Tabelar juros limita crédito
O tabelamento dos juros vai, provavelmente, promover uma "solução" que não resolverá o problema. Como sabemos, depois de nossa longa história de tabelamentos de preços, o "produto" — no caso, o crédito rotativo — vai sumir das prateleiras dos supermercados financeiros. Passado um tempo, voltará disfarçado em outro produto, parecido com o outro, só não previsto na lista de preços tabelados.
É como, já se comentou em outra coluna sobre o tema, tirar o sofá da sala, na tentativa de evitar que filhos fiquem aos amassos com namorados. Sem o sofá, é improvável que os amassos cessem, vão apenas trocar de lugar.
O projeto de tabelamento dos juros do rotativo em até 100% do montante financiado, decidido na Câmara, na carona da aprovação do Desenrola, medida provisória que regulamenta a renegociação de dívidas, segue para o Senado. Ele prevê que, depois da tramitação no Senado, os bancos terão 90 dias para apresentar uma alternativa ao tabelamento aprovado.
Felizmente, os parlamentares resistiram ao fogo de barragem dos bancos e não embarcaram na onda de "desincentivar" os pagamentos com cartões de crédito parcelados "sem juros". A modalidade parcelado sem juros nos cartões de crédito não tem nada a ver com o rotativo, e configura uma estratégia válida de ampliar os níveis de consumo da população, via crédito.
Rotativo e parcelado "sem juros" são diferentes
O "sem juros" desse parcelado deve vir entre aspas porque há, sim, juros, na modalidade. Simplificadamente, os juros do parcelado "sem juros" correspondem à diferença entre o preço à vista e o valor cobrado quando o bem ou serviço é financiado.
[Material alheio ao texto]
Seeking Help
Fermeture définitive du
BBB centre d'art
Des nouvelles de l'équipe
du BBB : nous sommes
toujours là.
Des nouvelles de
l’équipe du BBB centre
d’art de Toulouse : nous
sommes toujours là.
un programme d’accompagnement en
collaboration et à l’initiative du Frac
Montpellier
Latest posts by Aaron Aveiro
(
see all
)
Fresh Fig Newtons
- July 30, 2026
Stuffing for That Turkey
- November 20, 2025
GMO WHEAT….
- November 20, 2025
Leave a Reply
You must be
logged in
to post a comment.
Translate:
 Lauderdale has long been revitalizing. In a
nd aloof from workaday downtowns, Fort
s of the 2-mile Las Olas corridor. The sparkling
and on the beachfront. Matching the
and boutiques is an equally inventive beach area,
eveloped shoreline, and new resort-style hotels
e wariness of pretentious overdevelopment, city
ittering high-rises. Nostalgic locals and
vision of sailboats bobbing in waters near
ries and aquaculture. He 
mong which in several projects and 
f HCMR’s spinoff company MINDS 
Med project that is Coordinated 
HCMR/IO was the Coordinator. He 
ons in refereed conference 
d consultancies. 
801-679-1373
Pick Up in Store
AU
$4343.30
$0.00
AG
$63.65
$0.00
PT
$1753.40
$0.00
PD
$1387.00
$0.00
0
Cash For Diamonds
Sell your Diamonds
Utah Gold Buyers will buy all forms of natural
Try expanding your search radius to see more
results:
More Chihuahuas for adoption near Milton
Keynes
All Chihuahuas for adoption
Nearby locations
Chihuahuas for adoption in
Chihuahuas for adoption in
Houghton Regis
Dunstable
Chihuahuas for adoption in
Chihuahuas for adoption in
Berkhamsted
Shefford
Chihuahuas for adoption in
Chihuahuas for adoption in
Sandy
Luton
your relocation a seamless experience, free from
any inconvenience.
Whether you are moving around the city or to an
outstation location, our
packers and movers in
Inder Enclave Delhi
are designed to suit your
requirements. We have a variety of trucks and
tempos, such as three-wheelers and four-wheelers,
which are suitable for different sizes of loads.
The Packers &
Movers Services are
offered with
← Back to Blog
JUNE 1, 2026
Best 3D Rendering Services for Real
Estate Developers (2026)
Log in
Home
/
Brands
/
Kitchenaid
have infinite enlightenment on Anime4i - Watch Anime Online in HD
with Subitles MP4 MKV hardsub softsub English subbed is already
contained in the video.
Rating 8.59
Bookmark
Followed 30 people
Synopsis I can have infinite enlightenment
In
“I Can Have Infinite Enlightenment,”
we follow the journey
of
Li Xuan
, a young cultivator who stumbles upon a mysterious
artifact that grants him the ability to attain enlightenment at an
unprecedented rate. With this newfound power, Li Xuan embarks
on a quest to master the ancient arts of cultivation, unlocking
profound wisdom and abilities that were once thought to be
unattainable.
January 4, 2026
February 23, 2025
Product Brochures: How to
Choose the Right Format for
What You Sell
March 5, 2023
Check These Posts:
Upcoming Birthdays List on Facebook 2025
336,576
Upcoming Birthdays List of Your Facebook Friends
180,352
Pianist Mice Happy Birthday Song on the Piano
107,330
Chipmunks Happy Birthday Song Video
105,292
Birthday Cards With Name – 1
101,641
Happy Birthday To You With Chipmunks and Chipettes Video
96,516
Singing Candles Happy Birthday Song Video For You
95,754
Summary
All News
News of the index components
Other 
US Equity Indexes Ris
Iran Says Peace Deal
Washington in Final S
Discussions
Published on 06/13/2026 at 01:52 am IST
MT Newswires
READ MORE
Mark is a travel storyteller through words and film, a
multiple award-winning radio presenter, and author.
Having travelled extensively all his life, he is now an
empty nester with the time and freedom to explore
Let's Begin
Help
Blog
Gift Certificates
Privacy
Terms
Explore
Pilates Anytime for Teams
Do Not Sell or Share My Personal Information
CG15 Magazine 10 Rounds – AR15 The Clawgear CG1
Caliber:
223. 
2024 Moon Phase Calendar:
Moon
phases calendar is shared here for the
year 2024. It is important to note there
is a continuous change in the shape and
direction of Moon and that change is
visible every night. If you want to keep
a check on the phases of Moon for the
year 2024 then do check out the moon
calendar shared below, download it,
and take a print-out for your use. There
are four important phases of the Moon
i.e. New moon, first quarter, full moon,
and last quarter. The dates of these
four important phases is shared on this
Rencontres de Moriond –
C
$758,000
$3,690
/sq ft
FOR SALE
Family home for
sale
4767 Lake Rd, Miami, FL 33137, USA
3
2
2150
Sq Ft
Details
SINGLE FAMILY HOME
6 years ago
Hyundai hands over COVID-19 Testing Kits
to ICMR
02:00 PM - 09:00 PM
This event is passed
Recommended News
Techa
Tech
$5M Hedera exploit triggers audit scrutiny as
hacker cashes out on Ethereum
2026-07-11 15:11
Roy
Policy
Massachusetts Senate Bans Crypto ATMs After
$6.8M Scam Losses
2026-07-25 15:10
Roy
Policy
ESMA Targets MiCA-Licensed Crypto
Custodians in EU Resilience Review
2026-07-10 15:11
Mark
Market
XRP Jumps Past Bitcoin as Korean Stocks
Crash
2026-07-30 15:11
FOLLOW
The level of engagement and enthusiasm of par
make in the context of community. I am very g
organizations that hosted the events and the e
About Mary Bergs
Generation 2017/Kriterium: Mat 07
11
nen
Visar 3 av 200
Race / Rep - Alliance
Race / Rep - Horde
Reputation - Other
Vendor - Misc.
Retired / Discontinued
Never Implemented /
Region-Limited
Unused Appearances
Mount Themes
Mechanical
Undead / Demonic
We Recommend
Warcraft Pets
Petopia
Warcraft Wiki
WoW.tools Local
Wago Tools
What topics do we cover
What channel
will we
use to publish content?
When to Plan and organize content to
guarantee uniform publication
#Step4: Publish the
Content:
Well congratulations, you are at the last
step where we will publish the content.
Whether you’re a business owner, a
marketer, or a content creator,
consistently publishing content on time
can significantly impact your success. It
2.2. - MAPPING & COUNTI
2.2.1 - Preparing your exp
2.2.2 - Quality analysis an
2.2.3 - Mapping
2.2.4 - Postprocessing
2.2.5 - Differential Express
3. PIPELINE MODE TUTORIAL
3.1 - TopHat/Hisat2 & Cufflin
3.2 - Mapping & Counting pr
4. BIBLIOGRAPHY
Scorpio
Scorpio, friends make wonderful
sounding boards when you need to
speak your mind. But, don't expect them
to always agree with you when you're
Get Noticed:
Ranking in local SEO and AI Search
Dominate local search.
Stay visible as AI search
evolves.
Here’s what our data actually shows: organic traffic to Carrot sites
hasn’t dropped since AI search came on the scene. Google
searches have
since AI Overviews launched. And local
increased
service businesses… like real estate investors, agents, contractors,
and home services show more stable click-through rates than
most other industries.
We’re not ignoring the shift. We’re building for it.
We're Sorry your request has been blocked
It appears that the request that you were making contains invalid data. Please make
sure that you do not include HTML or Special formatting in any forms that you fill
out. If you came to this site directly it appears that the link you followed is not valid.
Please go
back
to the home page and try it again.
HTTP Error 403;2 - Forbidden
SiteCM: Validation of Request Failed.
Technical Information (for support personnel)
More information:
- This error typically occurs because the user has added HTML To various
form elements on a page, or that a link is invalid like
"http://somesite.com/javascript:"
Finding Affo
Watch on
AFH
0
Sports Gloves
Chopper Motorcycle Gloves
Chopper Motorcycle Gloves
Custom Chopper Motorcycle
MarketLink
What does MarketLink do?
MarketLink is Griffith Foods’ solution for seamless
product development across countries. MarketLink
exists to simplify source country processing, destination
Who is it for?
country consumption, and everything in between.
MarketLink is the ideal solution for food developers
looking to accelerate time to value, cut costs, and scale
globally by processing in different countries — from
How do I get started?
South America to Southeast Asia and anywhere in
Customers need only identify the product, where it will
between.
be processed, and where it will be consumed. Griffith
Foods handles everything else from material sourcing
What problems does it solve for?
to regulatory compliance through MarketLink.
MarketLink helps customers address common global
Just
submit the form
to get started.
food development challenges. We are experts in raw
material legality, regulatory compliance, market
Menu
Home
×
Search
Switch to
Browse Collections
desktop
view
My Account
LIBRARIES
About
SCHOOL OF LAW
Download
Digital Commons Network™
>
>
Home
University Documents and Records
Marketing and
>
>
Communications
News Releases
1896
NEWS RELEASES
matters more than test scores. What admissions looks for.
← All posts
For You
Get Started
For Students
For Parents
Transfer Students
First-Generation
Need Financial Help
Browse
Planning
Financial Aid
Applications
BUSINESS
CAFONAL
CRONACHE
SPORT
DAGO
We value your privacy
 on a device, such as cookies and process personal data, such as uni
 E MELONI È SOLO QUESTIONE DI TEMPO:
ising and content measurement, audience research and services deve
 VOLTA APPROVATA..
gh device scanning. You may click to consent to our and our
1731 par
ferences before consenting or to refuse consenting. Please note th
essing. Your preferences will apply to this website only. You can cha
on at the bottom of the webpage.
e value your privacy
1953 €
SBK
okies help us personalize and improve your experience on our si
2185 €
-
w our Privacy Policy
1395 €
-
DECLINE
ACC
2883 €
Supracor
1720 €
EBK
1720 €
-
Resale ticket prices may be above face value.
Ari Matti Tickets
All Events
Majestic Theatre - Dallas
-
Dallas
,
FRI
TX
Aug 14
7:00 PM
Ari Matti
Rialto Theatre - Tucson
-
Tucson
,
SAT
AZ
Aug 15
Um produto ou serviço que, por exemplo, vendido R$ 100 no parcelado, mas que teria desconto de 10%, se pago à vista, terá juros mensais de 3,2% ao mês, ou mais de 45% ao ano.
Parcelado "sem juros" e rotativo no cartão de crédito são modalidades diferentes de financiamento. O parcelado "sem juros" é o financiamento ao consumidor pelo vendedor — que, por sua vez, paga uma taxa ao banco emissor do cartão pelo adiantamento do que receberia numa venda a prazo. O rotativo é o financiamento do valor da fatura do cartão de crédito no vencimento.
Na fatura do cartão de crédito, estão registrados os valores mensais das parcelas financiadas sem juros. Mas daí a concluir que essa modalidade de financiamento é a causa das distorções do rotativo, como aventaram representantes de bancos e o próprio presidente do Banco Central, Roberto Campos Neto, vai uma enorme distância.
Desincentivar o parcelado "sem juros", impondo-lhe taxas ou limitando o número de parcelas, não vai acabar com a modalidade, se o resultado das bem conhecidas experiências históricas de tabelamento prevalecerem. Servirá apenas para encarecer o financiamento e, em consequência, aumentar o risco de inadimplência. Haverá sempre um jeito — e um custo — de fazer a prestação caber no orçamento do consumidor.